Metric Embeddings Beyond Bi-Lipschitz Distortion via Sherali-Adams
Ainesh Bakshi, Vincent Cohen-Addad, Samuel B. Hopkins, Rajesh Jayaram, Silvio Lattanzi
TL;DR
The paper develops a polynomial-time framework for approximating the Kamada-Kawai metric embedding objective (MDS) with nontrivial dependence on the input aspect ratio $\Delta$. It discretizes the target space, then solves a high-level Sherali-Adams LP and applies a conditioning-based rounding to produce an embedding in $\mathbb{R}^k$ whose KK cost is bounded by $\tilde{O}(\log \Delta)\cdot OPT^{Ω(1)} + \varepsilon$, avoiding exponential dependence on $\Delta$. The key technical advance is a geometry-aware analysis of conditional rounding that controls variances and distances via quantiles relative to an optimal embedding, plus rigorous discretization and dimension-reduction arguments.
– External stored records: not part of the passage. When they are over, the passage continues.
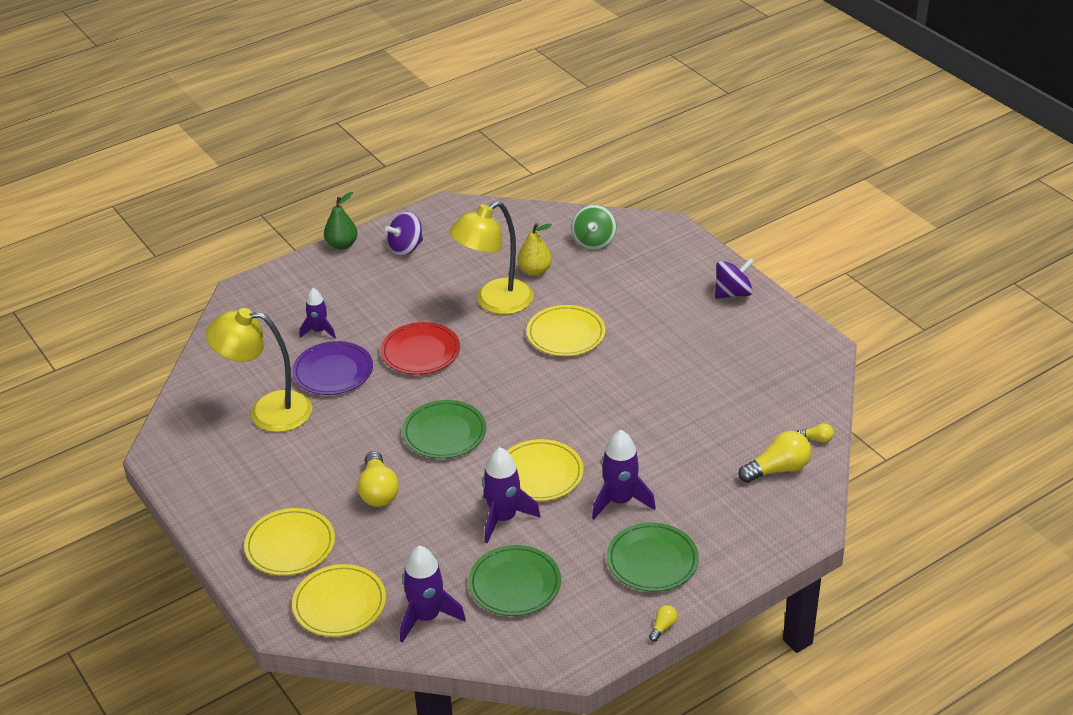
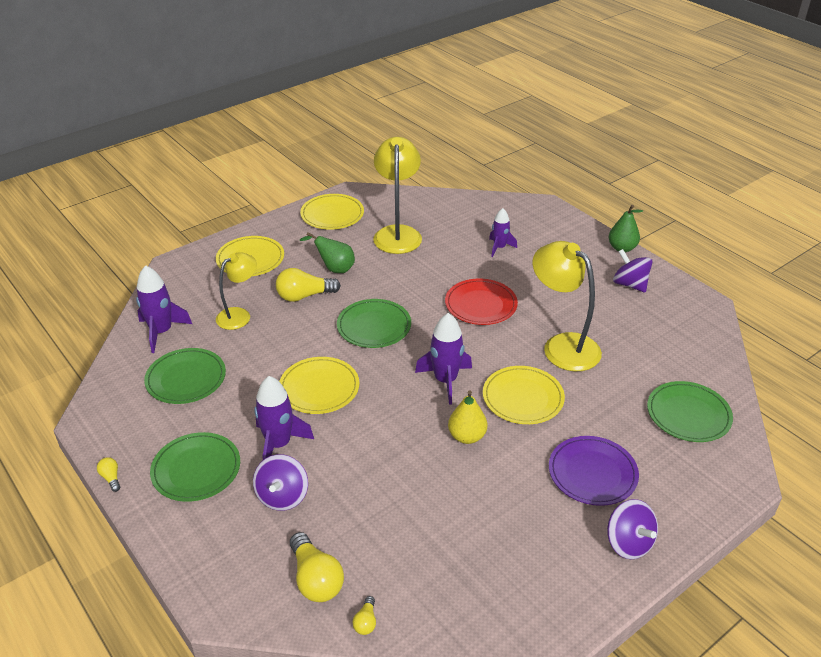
camera: 85 degrees right, 0 degrees up
(329, 466) = (334, 269): none -> green pear
(333, 371) = (448, 260): purple plate -> purple plate (592, 473)
(339, 604) = (186, 288): yellow plate -> yellow plate (332, 214)
(405, 547) = (239, 315): none -> yellow lamp
(503, 518) = (265, 368): purple rocket -> purple rocket (445, 381)
(535, 271) = (621, 371): yellow pear -> yellow pear (467, 436)
(594, 241) = (688, 414): green spinning top -> green plate
(663, 627) = (111, 478): yellow light bulb -> yellow light bulb turned 150 degrees counterclockwise
(687, 494) = (282, 496): none -> purple spinning top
The results establish the first nontrivial approximation for MDS with super-logarithmic aspect ratio in polynomial time and open avenues for data-dependent embedding methods beyond bi-Lipschitz guarantees. Practical impact includes improved, theoretically-grounded MDS approaches for dimension reduction and visualization that handle large aspect ratios more efficiently than prior methods.
Abstract
Metric embeddings are a widely used method in algorithm design, where generally a ``complex'' metric is embedded into a simpler, lower-dimensional one. Historically, the theoretical computer science community has focused on bi-Lipschitz embeddings, which guarantee that every pairwise distance is approximately preserved. In contrast, alternative embedding objectives that are commonly used in practice avoid bi-Lipschitz distortion; yet these approaches have received comparatively less study in theory. In this paper, we focus on Multi-dimensional Scaling (MDS), where we are given a set of non-negative dissimilarities $\{d_{i,j}\}_{i,j\in [n]}$ over $n$ points, and the goal is to find an embedding $\{x_1,\dots,x_n\} \subset R^k$ that minimizes $$\textrm{OPT}=\min_{x}\mathbb{E}_{i,j\in [n]}\left(1-\frac{\|x_i - x_j\|}{d_{i,j}}\right)^2.$$ Despite its popularity, our theoretical understanding of MDS is extremely limited. Recently, Demaine et. al. (arXiv:2109.11505) gave the first approximation algorithm with provable guarantees for this objective, which achieves an embedding in constant dimensional Euclidean space with cost $\textrm{OPT} +ε$ in $n^2\cdot 2^{\textrm{poly}(Δ/ε)}$ time, where $Δ$ is the aspect ratio of the input dissimilarities. For metrics that admit low-cost embeddings, $Δ$ scales polynomially in $n$. In this work, we give the first approximation algorithm for MDS with quasi-polynomial dependency on $Δ$: for constant dimensional Euclidean space, we achieve a solution with cost $O(\log Δ)\cdot \textrm{OPT}^{Ω(1)}+ε$ in time $n^{O(1)} \cdot 2^{\text{poly}((\log(Δ)/ε))}$. Our algorithms are based on a novel geometry-aware analysis of a conditional rounding of the Sherali-Adams LP Hierarchy, allowing us to avoid exponential dependency on the aspect ratio, which would typically result from this rounding.